Oxford University Press, Nucleic Acids Research, W1(50), p. W598-W610, 2022
DOI: 10.1093/nar/gkac426
Full text: Download
Abstract In this study we show that protein language models can encode structural and functional information of GPCR sequences that can be used to predict their signaling and functional repertoire. We used the ESM1b protein embeddings as features and the binding information known from publicly available studies to develop PRECOGx, a machine learning predictor to explore GPCR interactions with G protein and β-arrestin, which we made available through a new webserver (https://precogx.bioinfolab.sns.it/). PRECOGx outperformed its predecessor (e.g.

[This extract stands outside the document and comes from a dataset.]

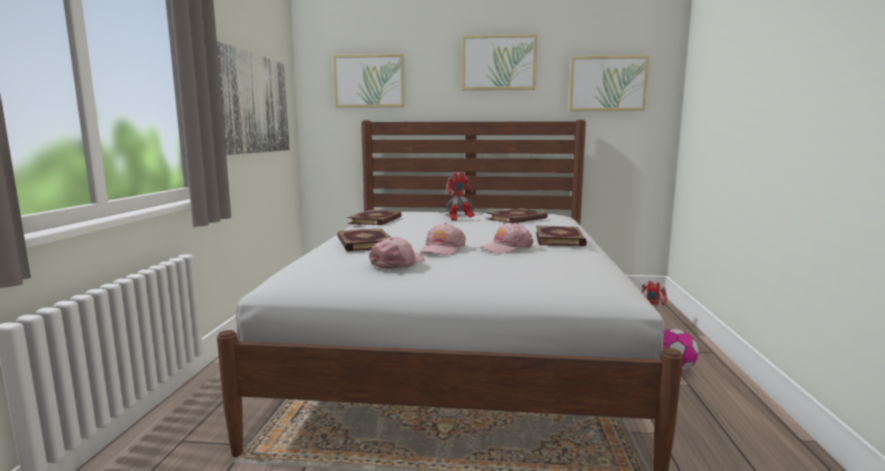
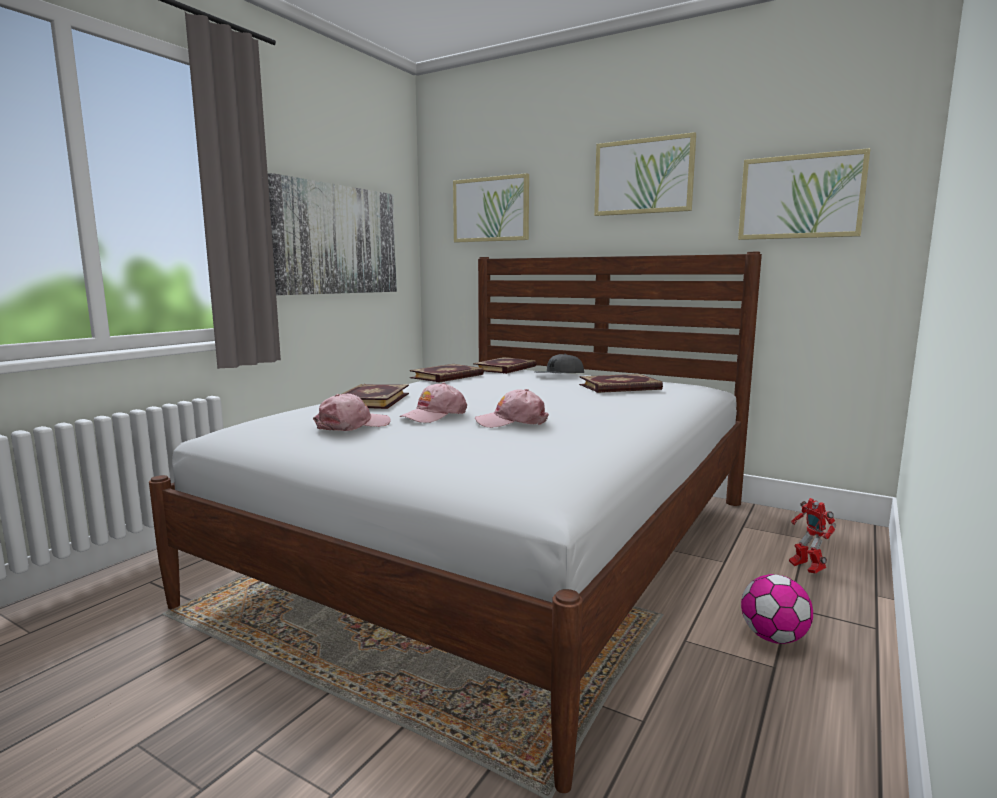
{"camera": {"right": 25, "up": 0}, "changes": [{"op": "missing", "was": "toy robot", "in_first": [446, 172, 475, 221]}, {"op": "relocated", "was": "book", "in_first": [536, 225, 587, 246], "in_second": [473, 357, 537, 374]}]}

PRECOG) in predicting GPCR-transducer couplings, being also able to consider all GPCR classes. The webserver also provides new functionalities, such as the projection of input sequences on a low-dimensional space describing essential features of the human GPCRome, which is used as a reference to track GPCR variants. Additionally, it allows inspection of the sequence and structural determinants responsible for coupling via the analysis of the most important attention maps used by the models as well as through predicted intramolecular contacts. We demonstrate applications of PRECOGx by predicting the impact of disease variants (ClinVar) and alternative splice forms from healthy tissues (GTEX) of human GPCRs, revealing the power to dissect system biasing mechanisms in both health and disease.